Золотой век немецкой литературы; начало романтизма.
Описанное выше плачевное банкротство правительства, подавившего всякую инициативу и сосредоточившего на себе все надежды, сопровождалось в стране своеобразным волнением умов и необыкновенным расцветом фантазии. От гнетущей действительности люди уходят в мир сказочного, ирреального; литература, ни в чем не знающая меры, отвергающая все установленные правила, вначале усиливая духовное смятение, способствует торжеству иностранных влияний. Но она возбуждает изумительное умственное движение, которое уже не могло долго мириться с политическим рабством. Никогда Германия не стояла выше, чем в тот момент, когда ее войска терпели поражения от наполеоновской стратегии, и бе писатели завоевывали властное положение в Европе в то время, когда Майнцская газета торжественно возвещала миру, что Германия перестала существовать.В 1796 году совместным произведением Шиллера и Гёте, Ксениями, нанесен был смертельный удар вульгарному рационализму, господствовавшему в XVIII веке. Правда, большая публика все еще наслаждалась романами Лафонтена и Вульпиуса и приветствовала на сцене тенденциозные драмы Ифланда, сентиментальные тирады Шредера или дешевые и затейливые комедии Коцебу; но все, обладавшие действительно развитым литературным вкусом, обращали свои взоры на Веймар, где находились одновременно Гердер, Виланд, Гёте, Шиллер, братья Шлегель, в то время как в нескольких милях оттуда, в Иене, Фихте и Шеллинг преподавали философию.
Занятие государственными делами, жизненный опыт, изучение древности и созерцание в Италии великих произведений Греции и Рима помогли Гёте осознать все, что было детского и незрелого в его ранних протестах против традиций и против правил. Автор Геца фон Берлихингена и Вертера признает права разума и не гнушается переводить Расина; но это смягчение прежних воззрений не есть отречение: он остается верен своему культу природы и жизни, он проникнут реализмом даже в своих подражаниях чужеземному, он немец в глубине души, даже когда он дает своим действующим лицам греческие или латинские имена. Иногда Гёте озадачивает нас сложностью изображаемых им героев и множеством художественных оттенков, которыми он стремится передать бесконечное разнообразие природы; но если бывали более крупные художники, то мало писателей вызывают в душе такой длительный отголосок. В течение каких-нибудь пятнадцати лет Гёте дает большую часть своих главных произведений: Учебные годы Вильгельма Мейстера и Римские элегии (1795), Алексис и Дора (1796), Герман и Доротея (1797), первая часть Фауста (1808), Теория цветов, Родство душ, Правда и поэзия. За этот же период Гёте приобретает то огромное влияние, которым он неизменно пользовался с этих пор у своих соотечественников, — влияние, не поколебленное даже глупым обожанием нескольких фанатиков.

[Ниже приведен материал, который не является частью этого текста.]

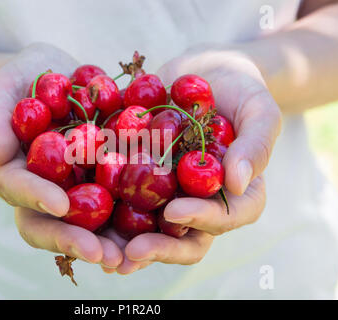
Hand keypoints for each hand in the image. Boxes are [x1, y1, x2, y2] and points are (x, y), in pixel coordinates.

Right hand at [0, 43, 122, 266]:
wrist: (53, 77)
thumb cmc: (19, 80)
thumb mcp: (3, 87)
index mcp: (9, 171)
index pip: (17, 188)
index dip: (35, 197)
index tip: (61, 204)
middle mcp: (39, 189)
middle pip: (49, 223)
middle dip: (74, 239)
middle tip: (102, 255)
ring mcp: (70, 189)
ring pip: (84, 224)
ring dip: (107, 243)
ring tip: (131, 258)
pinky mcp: (98, 182)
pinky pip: (113, 203)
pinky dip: (130, 220)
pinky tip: (154, 230)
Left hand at [117, 45, 281, 272]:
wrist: (204, 71)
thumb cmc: (240, 89)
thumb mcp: (259, 110)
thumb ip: (255, 145)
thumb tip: (237, 184)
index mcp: (234, 195)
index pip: (224, 218)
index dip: (201, 220)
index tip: (174, 211)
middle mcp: (199, 201)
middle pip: (184, 238)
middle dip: (157, 249)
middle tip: (130, 254)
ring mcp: (168, 193)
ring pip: (149, 227)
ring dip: (124, 244)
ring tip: (99, 254)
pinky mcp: (139, 176)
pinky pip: (122, 196)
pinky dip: (103, 209)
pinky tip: (78, 217)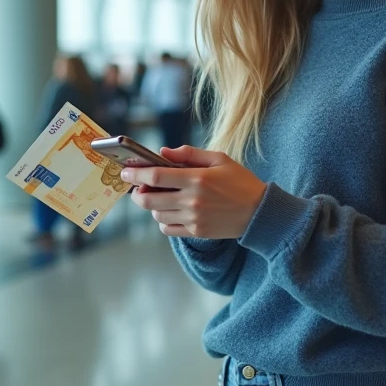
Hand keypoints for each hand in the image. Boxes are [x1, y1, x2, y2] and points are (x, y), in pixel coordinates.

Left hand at [123, 146, 266, 238]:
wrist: (259, 212)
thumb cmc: (239, 181)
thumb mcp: (219, 159)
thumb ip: (189, 154)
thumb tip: (162, 152)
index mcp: (197, 178)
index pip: (156, 176)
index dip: (136, 174)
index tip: (125, 171)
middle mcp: (192, 200)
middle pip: (149, 199)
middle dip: (137, 193)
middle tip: (138, 187)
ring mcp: (193, 219)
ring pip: (156, 214)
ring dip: (151, 206)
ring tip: (158, 197)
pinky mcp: (196, 232)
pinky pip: (167, 229)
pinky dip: (162, 221)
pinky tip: (169, 211)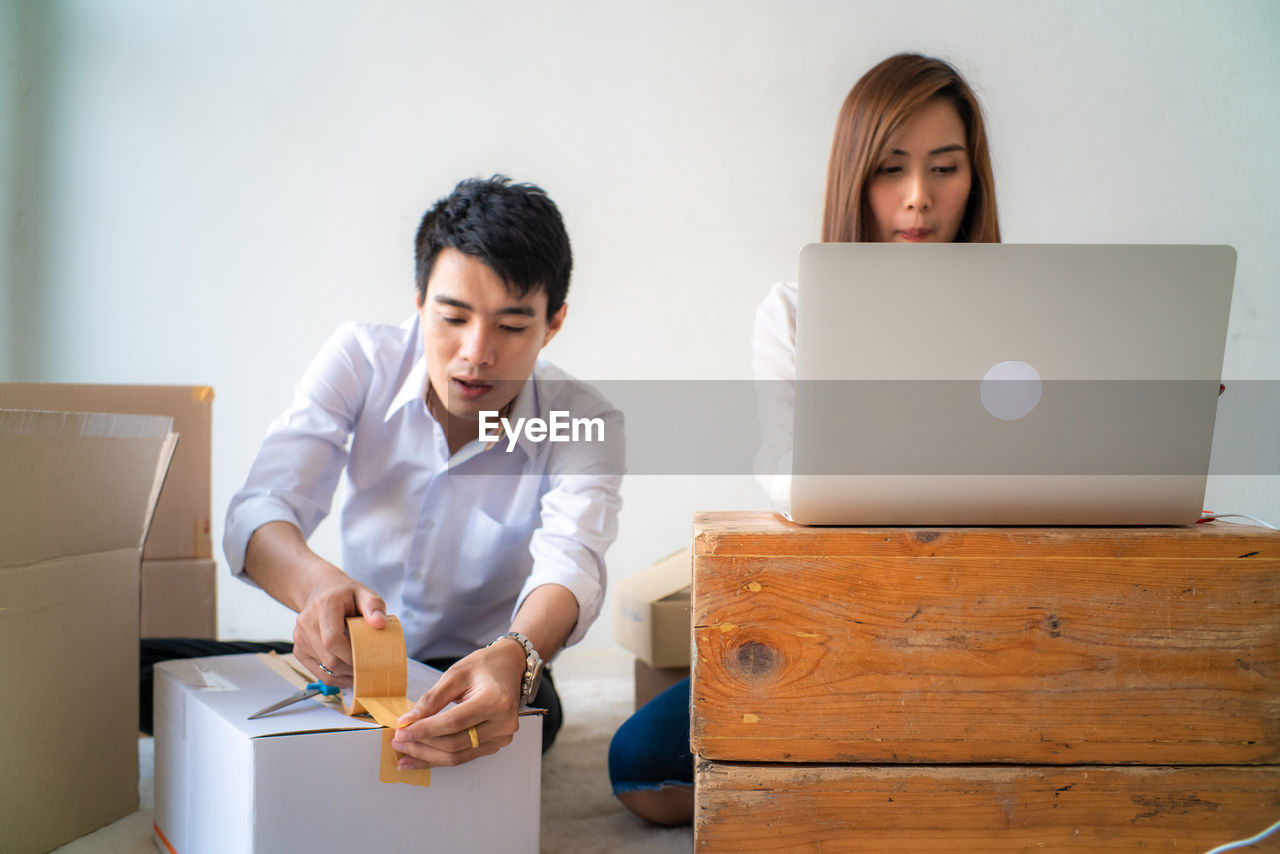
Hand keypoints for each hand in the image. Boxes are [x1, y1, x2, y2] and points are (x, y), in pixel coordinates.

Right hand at [291, 571, 386, 686]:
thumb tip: (380, 623)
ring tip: (362, 668)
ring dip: (346, 674)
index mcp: (323, 606)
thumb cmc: (344, 594)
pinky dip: (336, 677)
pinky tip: (349, 671)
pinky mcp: (299, 650)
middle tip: (371, 666)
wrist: (322, 592)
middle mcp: (307, 623)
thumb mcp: (363, 593)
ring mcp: (300, 638)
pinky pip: (318, 673)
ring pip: (324, 669)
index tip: (368, 657)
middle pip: (329, 658)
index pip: (333, 639)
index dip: (351, 654)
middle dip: (352, 667)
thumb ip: (374, 605)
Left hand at [390, 641, 526, 767]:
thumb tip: (409, 721)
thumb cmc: (484, 666)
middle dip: (422, 744)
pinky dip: (440, 757)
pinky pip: (464, 756)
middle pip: (454, 744)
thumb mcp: (456, 674)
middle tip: (398, 741)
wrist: (509, 667)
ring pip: (457, 756)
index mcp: (496, 701)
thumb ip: (432, 699)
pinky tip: (421, 756)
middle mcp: (503, 723)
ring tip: (404, 753)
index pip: (453, 723)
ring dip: (428, 756)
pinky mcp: (496, 744)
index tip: (401, 732)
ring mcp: (502, 737)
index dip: (424, 730)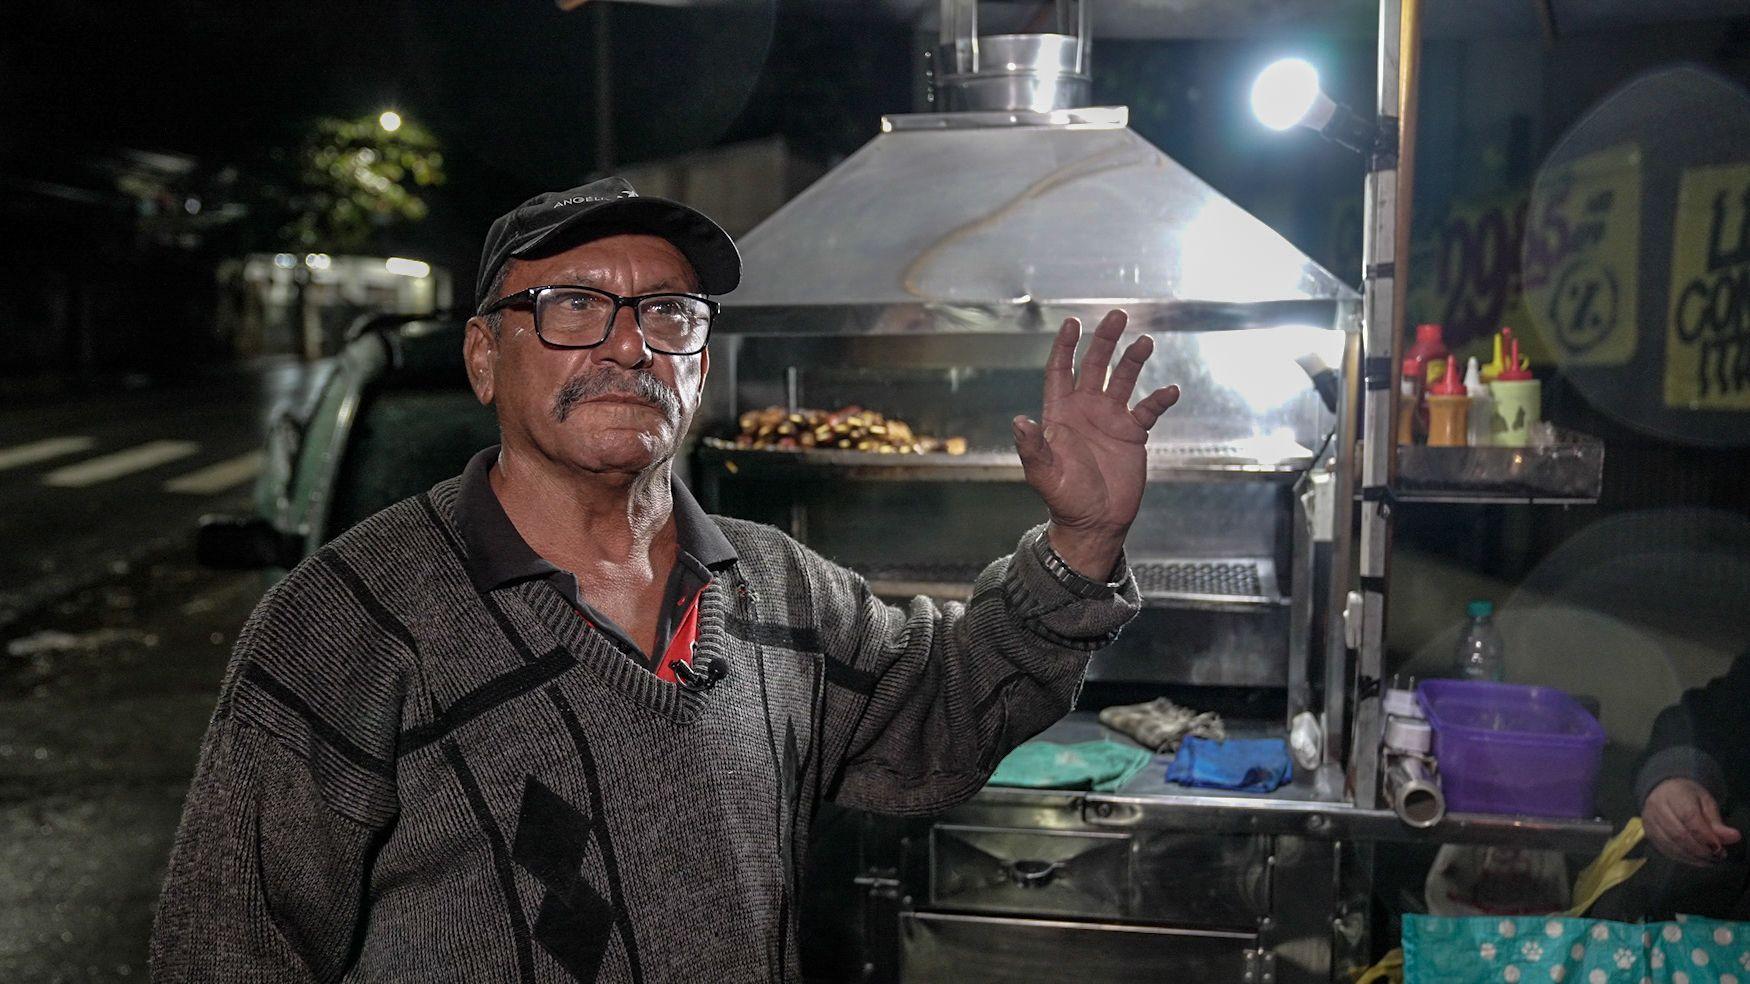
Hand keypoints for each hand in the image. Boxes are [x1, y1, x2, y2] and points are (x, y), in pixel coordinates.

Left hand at [1013, 309, 1179, 577]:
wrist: (1094, 522)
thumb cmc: (1064, 498)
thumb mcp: (1044, 474)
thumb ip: (1033, 447)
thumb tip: (1019, 421)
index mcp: (1060, 415)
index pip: (1061, 372)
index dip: (1066, 347)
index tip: (1073, 323)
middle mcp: (1085, 411)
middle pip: (1094, 366)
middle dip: (1104, 341)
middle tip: (1117, 315)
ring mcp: (1110, 420)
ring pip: (1123, 380)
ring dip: (1133, 360)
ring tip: (1145, 342)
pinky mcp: (1132, 434)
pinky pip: (1148, 410)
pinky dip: (1159, 399)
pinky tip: (1170, 390)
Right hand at [1643, 777, 1741, 866]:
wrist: (1662, 790)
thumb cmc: (1687, 796)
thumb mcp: (1706, 802)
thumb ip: (1717, 822)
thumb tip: (1734, 837)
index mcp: (1673, 794)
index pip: (1689, 818)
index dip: (1705, 836)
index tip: (1719, 847)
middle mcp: (1657, 808)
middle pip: (1678, 834)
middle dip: (1700, 849)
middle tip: (1717, 856)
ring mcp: (1649, 821)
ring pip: (1671, 845)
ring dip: (1693, 857)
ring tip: (1709, 860)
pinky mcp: (1648, 833)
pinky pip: (1665, 850)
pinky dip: (1683, 858)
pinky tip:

Напротив, культ Шиллера признан был далеко не всеми. После первых шумных своих успехов Шиллер некоторое время был не уверен в том, что является истинным его призванием; он целиком отдался своим эстетическим трудам; затем дружба с Гёте вернула ему уверенность и пыл. Впрочем, в последних своих произведениях он является нам таким же, как и в первых драмах; он одушевлен' той же благородной искренностью, полон веры в свободу, но в то же время чересчур увлечен теоретическими вопросами, склонен к абстракциям. Героям Шиллера нехватает реальности и жизни, психология его произведений поверхностна и банальна. Но при всех этих недостатках благородство мысли и блестящая звучность языка пленяют воображение. Мария Стюарт, Жанна д'Арк, Балленштейн, Вильгельм Телль являются несравненными воспитательными драмами, т. е. пьесами, изумительно способными внедрять в молодые умы самые здоровые и самые возвышенные идеи.